=== Section Start ===
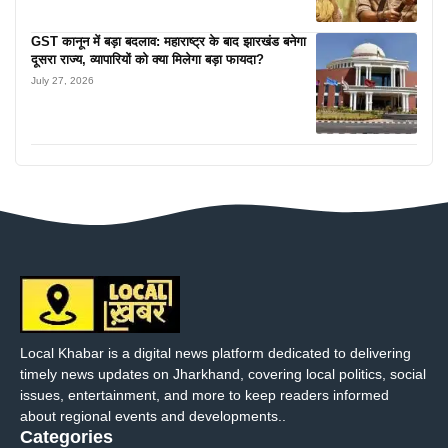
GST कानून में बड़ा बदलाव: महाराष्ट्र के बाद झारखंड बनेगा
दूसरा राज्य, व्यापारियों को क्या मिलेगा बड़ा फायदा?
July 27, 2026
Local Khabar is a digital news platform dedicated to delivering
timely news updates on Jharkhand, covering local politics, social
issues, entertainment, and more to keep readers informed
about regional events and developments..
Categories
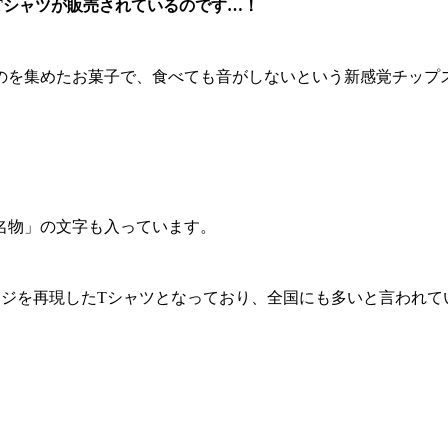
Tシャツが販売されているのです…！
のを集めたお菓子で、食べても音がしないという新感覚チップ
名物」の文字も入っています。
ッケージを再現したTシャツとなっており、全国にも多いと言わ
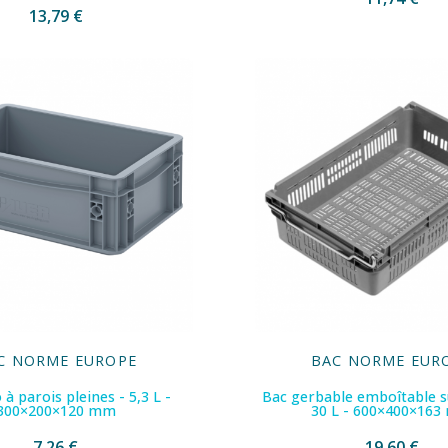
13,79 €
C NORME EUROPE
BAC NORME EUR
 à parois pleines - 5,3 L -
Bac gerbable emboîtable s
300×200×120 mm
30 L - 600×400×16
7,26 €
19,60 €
=== Section End ===
▸ THE PROBLEM: Could you lay out all of the lines above as a numbered list, skipping any blank ones and leaving the pictures out?

▸ RESULT OF THIS TASK:
1. GST कानून में बड़ा बदलाव: महाराष्ट्र के बाद झारखंड बनेगा
2. दूसरा राज्य, व्यापारियों को क्या मिलेगा बड़ा फायदा?
3. July 27, 2026
4. Local Khabar is a digital news platform dedicated to delivering
5. timely news updates on Jharkhand, covering local politics, social
6. issues, entertainment, and more to keep readers informed
7. about regional events and developments..
8. Categories
9. Tシャツが販売されているのです…！
10. のを集めたお菓子で、食べても音がしないという新感覚チップ
11. 名物」の文字も入っています。
12. ッケージを再現したTシャツとなっており、全国にも多いと言わ
13. 13,79 €
14. C NORME EUROPE
15. BAC NORME EUR
16.  à parois pleines - 5,3 L -
17. Bac gerbable emboîtable s
18. 300×200×120 mm
19. 30 L - 600×400×16
20. 7,26 €
21. 19,60 €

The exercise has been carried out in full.